Between ‘20-30 wrong-site surgeries annually’

The President of the Medical Council estimates that there are between 20-to-30 wrong-site surgeries annually in Ireland. Speaking at the regulator’s first Patient Safety and Leadership Conference, Prof Freddie Wood said in Britain there were more than 300 such surgical mishaps last year.

“At the moment in Ireland, we don’t know how many wrong-site surgeries there are. Wrong-site surgeries can be absolutely prevented but I estimate there are 20-30 such incidents a year,” he said.

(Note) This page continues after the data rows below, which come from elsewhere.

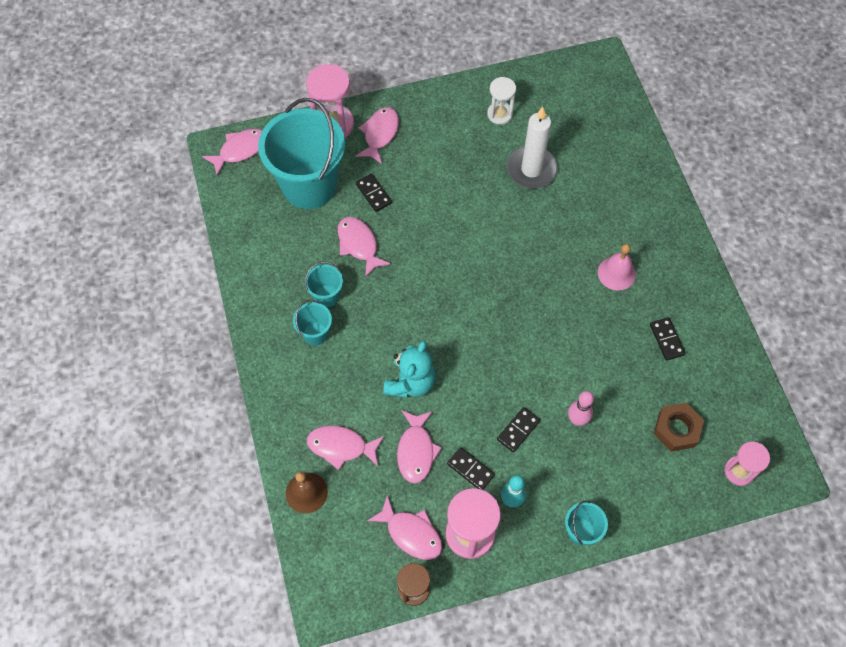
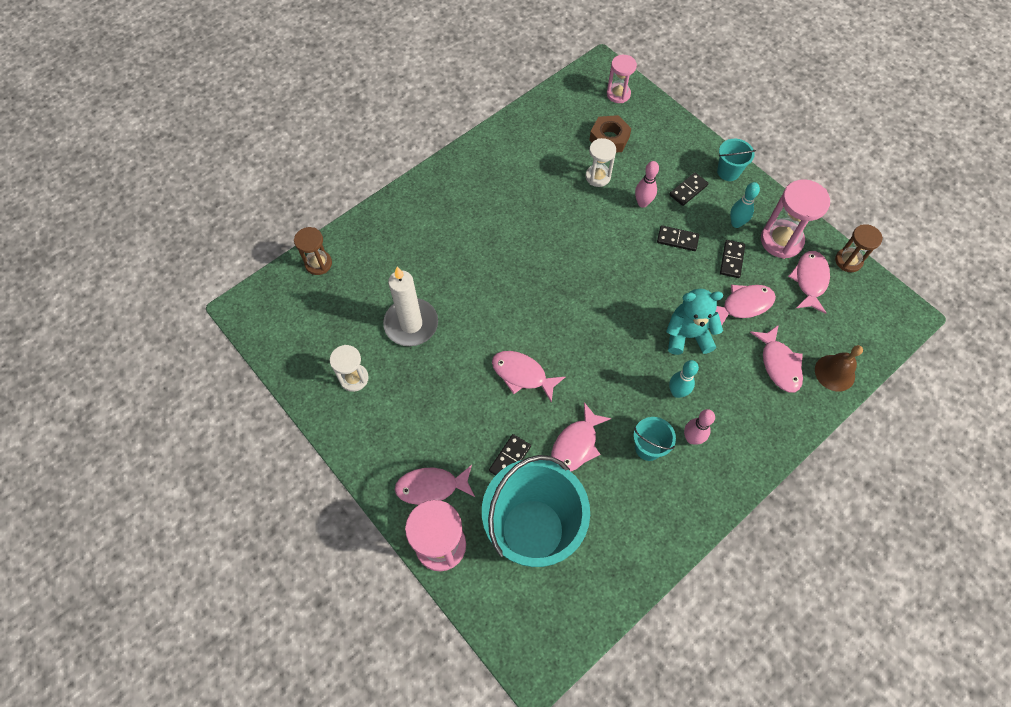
camera: 115 degrees left, 0 degrees up
pink fish [202,129,263,176] -> pink fish moved to [492,351,565,403]
turquoise bucket [293,300,332,345] -> pink bowling pin [684,409,715,445]
pink bell [598,244,636,290] -> none
black domino [650,317,686,361] -> black domino moved to [669,172,709,206]
none -> brown hourglass [294,227,332,275]
none -> white hourglass [586,138,616,187]
none -> turquoise bowling pin [669,360,699,398]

“What do we do about that? What do we do about problems with centre line infections? These are issues that the profession should be actively looking at and taking control of, not waiting for a crisis or media focus.”

 He was responding to criticism from the floor suggesting that the Council was scapegoating doctors and was a barrier to greater transparency, a comment that received applause from the audience.

However, Prof Wood said that the main role of the Council was generating medical standards and that the Medical Practitioners Act was passed by the Oireachtas and not the regulator. The landscape doctors now practice medicine in has changed completely and that has to be accepted, he maintained.

“When I started 50 years ago, it was blue skies… Now it’s like being in the Himalayas waiting for the next avalanche. The profession and everyone else has to accept that,” he said. “Unless we’re open and transparent with everybody, then the negative media focus will continue. And it does have to stop.”

However, Prof Wood expressed confidence that the profession can improve but added that it would have to involve a systemic improvement.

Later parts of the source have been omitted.